Using Yesql in Clojure

We previously wrote about writing webapps with Liberator in Clojure. This time I want to look at how we chose to integrate our JSON API with PostgreSQL.

Without trying to overgeneralize, there seems to be a few common ways to integrate Clojure with databases. The first, as shown in the example usage of the JDBC database wrapper, is to provide database queries in-line.

Here is a high level example:

(query connection ["SELECT * FROM robots WHERE name = ?" "ralph"])

This can end up littering our code with in-line SQL statements that are not easily reusable or easy to reason about in the case of complex queries.
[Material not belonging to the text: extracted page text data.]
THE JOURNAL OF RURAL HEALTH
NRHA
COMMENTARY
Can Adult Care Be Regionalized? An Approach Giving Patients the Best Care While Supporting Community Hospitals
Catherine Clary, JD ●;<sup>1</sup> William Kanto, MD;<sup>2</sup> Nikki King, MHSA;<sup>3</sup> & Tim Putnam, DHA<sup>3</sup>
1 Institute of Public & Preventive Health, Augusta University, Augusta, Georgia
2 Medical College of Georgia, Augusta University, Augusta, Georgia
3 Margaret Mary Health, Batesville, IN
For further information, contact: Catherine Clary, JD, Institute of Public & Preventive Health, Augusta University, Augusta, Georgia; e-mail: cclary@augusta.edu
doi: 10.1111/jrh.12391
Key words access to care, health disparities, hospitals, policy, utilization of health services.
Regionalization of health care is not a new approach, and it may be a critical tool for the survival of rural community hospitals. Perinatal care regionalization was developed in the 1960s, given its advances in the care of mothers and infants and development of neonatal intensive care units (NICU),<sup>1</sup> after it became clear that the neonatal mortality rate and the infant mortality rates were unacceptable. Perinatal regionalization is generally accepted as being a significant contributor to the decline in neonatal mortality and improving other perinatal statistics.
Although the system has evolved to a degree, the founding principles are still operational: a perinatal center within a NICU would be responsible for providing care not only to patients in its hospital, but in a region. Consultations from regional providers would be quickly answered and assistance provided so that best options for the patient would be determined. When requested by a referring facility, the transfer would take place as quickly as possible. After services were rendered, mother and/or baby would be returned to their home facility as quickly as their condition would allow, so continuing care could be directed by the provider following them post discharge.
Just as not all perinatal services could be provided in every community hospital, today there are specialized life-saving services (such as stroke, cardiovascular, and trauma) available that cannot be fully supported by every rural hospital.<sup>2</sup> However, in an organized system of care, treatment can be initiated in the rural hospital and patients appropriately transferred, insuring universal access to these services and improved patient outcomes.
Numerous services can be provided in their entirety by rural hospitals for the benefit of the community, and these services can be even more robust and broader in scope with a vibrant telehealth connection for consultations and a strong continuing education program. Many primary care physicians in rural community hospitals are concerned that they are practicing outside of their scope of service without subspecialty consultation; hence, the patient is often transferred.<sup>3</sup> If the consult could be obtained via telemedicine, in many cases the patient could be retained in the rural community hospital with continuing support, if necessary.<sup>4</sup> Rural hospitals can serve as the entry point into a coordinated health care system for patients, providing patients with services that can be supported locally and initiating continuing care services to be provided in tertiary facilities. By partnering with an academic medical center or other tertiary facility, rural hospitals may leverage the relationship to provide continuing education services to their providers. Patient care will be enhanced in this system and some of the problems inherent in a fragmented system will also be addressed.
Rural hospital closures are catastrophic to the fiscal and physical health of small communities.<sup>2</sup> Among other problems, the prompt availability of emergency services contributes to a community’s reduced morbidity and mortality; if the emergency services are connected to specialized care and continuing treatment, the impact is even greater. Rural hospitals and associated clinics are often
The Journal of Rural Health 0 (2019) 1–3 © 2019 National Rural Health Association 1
The second approach revolves around creating Clojure functions and composing them together to make a data structure that compiles down to a database query. An example of a library that does this is Honey SQL.
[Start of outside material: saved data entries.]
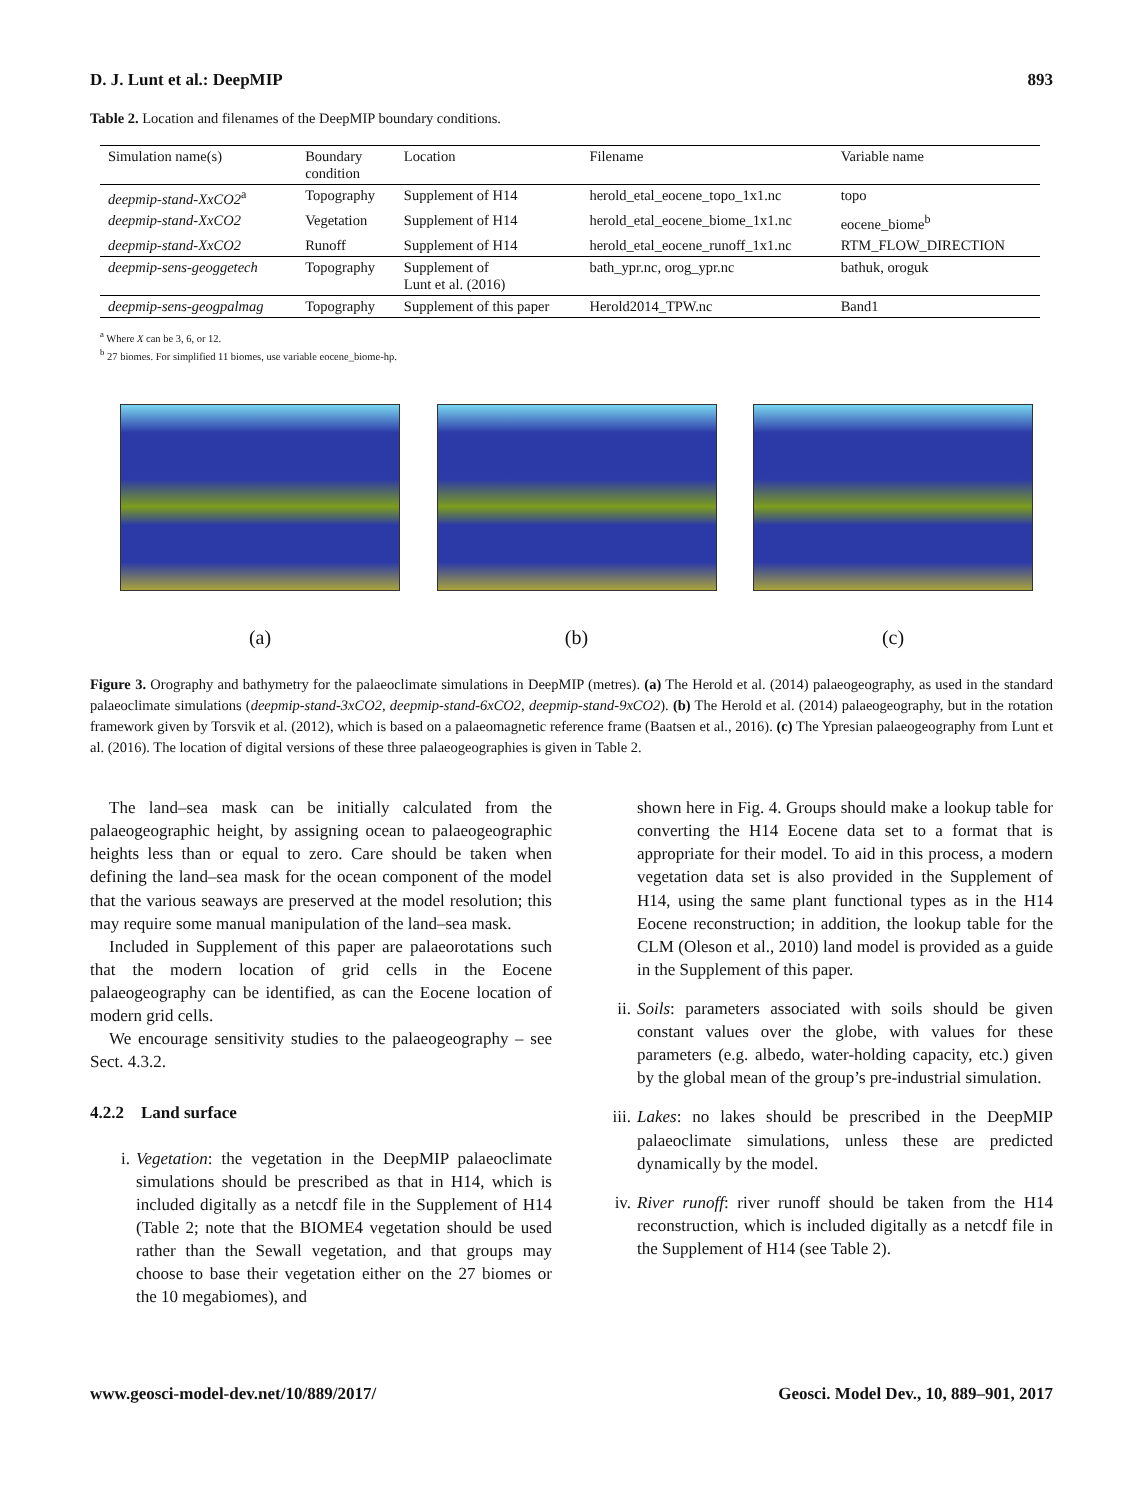D. J. Lunt et al.: DeepMIP 893
Table 2. Location and filenames of the DeepMIP boundary conditions.
| Simulation name(s) | Boundary condition | Location | Filename | Variable name |
| --- | --- | --- | --- | --- |
| deepmip-stand-XxCO2<sup>a</sup> | Topography | Supplement of H14 | herold_etal_eocene_topo_1x1.nc | topo |
| deepmip-stand-XxCO2 | Vegetation | Supplement of H14 | herold_etal_eocene_biome_1x1.nc | eocene_biome<sup>b</sup> |
| deepmip-stand-XxCO2 | Runoff | Supplement of H14 | herold_etal_eocene_runoff_1x1.nc | RTM_FLOW_DIRECTION |
| deepmip-sens-geoggetech | Topography | Supplement of Lunt et al. (2016) | bath_ypr.nc, orog_ypr.nc | bathuk, oroguk |
| deepmip-sens-geogpalmag | Topography | Supplement of this paper | Herold2014_TPW.nc | Band1 |
<sup>a</sup> Where X can be 3, 6, or 12.
<sup>b</sup> 27 biomes. For simplified 11 biomes, use variable eocene_biome-hp.
(a) (b) (c)
Figure 3. Orography and bathymetry for the palaeoclimate simulations in DeepMIP (metres). (a) The Herold et al. (2014) palaeogeography, as used in the standard palaeoclimate simulations (deepmip-stand-3xCO2, deepmip-stand-6xCO2, deepmip-stand-9xCO2). (b) The Herold et al. (2014) palaeogeography, but in the rotation framework given by Torsvik et al. (2012), which is based on a palaeomagnetic reference frame (Baatsen et al., 2016). (c) The Ypresian palaeogeography from Lunt et al. (2016). The location of digital versions of these three palaeogeographies is given in Table 2.
The land–sea mask can be initially calculated from the palaeogeographic height, by assigning ocean to palaeogeographic heights less than or equal to zero. Care should be taken when defining the land–sea mask for the ocean component of the model that the various seaways are preserved at the model resolution; this may require some manual manipulation of the land–sea mask.
Included in Supplement of this paper are palaeorotations such that the modern location of grid cells in the Eocene palaeogeography can be identified, as can the Eocene location of modern grid cells.
We encourage sensitivity studies to the palaeogeography – see Sect. 4.3.2.
4.2.2 Land surface
i. Vegetation: the vegetation in the DeepMIP palaeoclimate simulations should be prescribed as that in H14, which is included digitally as a netcdf file in the Supplement of H14 (Table 2; note that the BIOME4 vegetation should be used rather than the Sewall vegetation, and that groups may choose to base their vegetation either on the 27 biomes or the 10 megabiomes), and
shown here in Fig. 4. Groups should make a lookup table for converting the H14 Eocene data set to a format that is appropriate for their model. To aid in this process, a modern vegetation data set is also provided in the Supplement of H14, using the same plant functional types as in the H14 Eocene reconstruction; in addition, the lookup table for the CLM (Oleson et al., 2010) land model is provided as a guide in the Supplement of this paper.
ii. Soils: parameters associated with soils should be given constant values over the globe, with values for these parameters (e.g. albedo, water-holding capacity, etc.) given by the global mean of the group’s pre-industrial simulation.
iii. Lakes: no lakes should be prescribed in the DeepMIP palaeoclimate simulations, unless these are predicted dynamically by the model.
iv. River runoff: river runoff should be taken from the H14 reconstruction, which is included digitally as a netcdf file in the Supplement of H14 (see Table 2).
www.geosci-model-dev.net/10/889/2017/ Geosci. Model Dev., 10, 889–901, 2017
Here is what the previous query example looks like with this approach:

  (select :*)
  (from :robots)
  (where [:= :name "ralph"]))

Since this directly translates to raw SQL, this doesn’t make creating queries any easier than the first approach. This approach is actually harder to read than if we were just working with raw SQL queries.

The third approach, that Yesql takes, provides a different way to do things. When using Yesql, we create raw .sql files that contain our queries. Then, we execute these from Clojure.

Here is an example of how this works:

-- find_bot.sql
FROM bots
WHERE name = ?
; queries.clj
(defquery find-bot "queries/find_bot.sql")
(defn find-ralph []
  (find-bot (connection) "ralph"))

Another possible advantage of this is we can reuse our queries across different services that have similar entities. I find this separation between the queries and Clojure extremely refreshing. We can easily write our SQL and completely ignore it in our Clojure code. This also helps us keep much of this logic complete separate in ourSQL. That way we can focus on the rest of our logic in the Clojure code. We are using this alongside ragtime which provides similar raw SQL migrations. These two libraries make a great pair for interacting with a database from our Clojure code.

We have been happy to have a variety of libraries that approach our problems in very different ways as we progress on this Clojure API. We are excited to continue to watch and participate as the Clojure community grows and comes up with great new ways to solve problems.